__Work required__
A faithful, word-for-word copy of the data below is required, without pictures.

__Information__
════

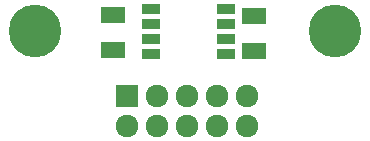
<source format=gts>
G04 #@! TF.FileFunction,Soldermask,Top*
%FSLAX46Y46*%
G04 Gerber Fmt 4.6, Leading zero omitted, Abs format (unit mm)*
G04 Created by KiCad (PCBNEW 4.0.1-stable) date 4/19/2016 1:19:52 PM*
%MOMM*%
G01*
G04 APERTURE LIST*
%ADD10C,0.100000*%
%ADD11C,4.464000*%
%ADD12R,1.924000X1.924000*%
%ADD13C,1.924000*%
%ADD14R,1.543000X0.908000*%
%ADD15R,2.000000X1.400000*%
G04 APERTURE END LIST*
D10*
D11*
X19050000Y-20955000D03*
D12*
X26797000Y-26479500D03*
D13*
X26797000Y-29019500D03*
X29337000Y-26479500D03*
X29337000Y-29019500D03*
X31877000Y-26479500D03*
X31877000Y-29019500D03*
X34417000Y-26479500D03*
X34417000Y-29019500D03*
X36957000Y-26479500D03*
X36957000Y-29019500D03*
D14*
X28829000Y-22860000D03*
X28829000Y-21590000D03*
X28829000Y-20320000D03*
X28829000Y-19050000D03*
X35179000Y-19050000D03*
X35179000Y-20320000D03*
X35179000Y-21590000D03*
X35179000Y-22860000D03*
D15*
X37592000Y-22645500D03*
X37592000Y-19645500D03*
X25654000Y-22582000D03*
X25654000Y-19582000D03*
D11*
X44450000Y-20955000D03*
M02*

</source>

════

__Output of the exercise__
<source format=gts>
G04 #@! TF.FileFunction,Soldermask,Top*
%FSLAX46Y46*%
G04 Gerber Fmt 4.6, Leading zero omitted, Abs format (unit mm)*
G04 Created by KiCad (PCBNEW 4.0.1-stable) date 4/19/2016 1:19:52 PM*
%MOMM*%
G01*
G04 APERTURE LIST*
%ADD10C,0.100000*%
%ADD11C,4.464000*%
%ADD12R,1.924000X1.924000*%
%ADD13C,1.924000*%
%ADD14R,1.543000X0.908000*%
%ADD15R,2.000000X1.400000*%
G04 APERTURE END LIST*
D10*
D11*
X19050000Y-20955000D03*
D12*
X26797000Y-26479500D03*
D13*
X26797000Y-29019500D03*
X29337000Y-26479500D03*
X29337000Y-29019500D03*
X31877000Y-26479500D03*
X31877000Y-29019500D03*
X34417000Y-26479500D03*
X34417000Y-29019500D03*
X36957000Y-26479500D03*
X36957000Y-29019500D03*
D14*
X28829000Y-22860000D03*
X28829000Y-21590000D03*
X28829000Y-20320000D03*
X28829000Y-19050000D03*
X35179000Y-19050000D03*
X35179000Y-20320000D03*
X35179000Y-21590000D03*
X35179000Y-22860000D03*
D15*
X37592000Y-22645500D03*
X37592000Y-19645500D03*
X25654000Y-22582000D03*
X25654000Y-19582000D03*
D11*
X44450000Y-20955000D03*
M02*

</source>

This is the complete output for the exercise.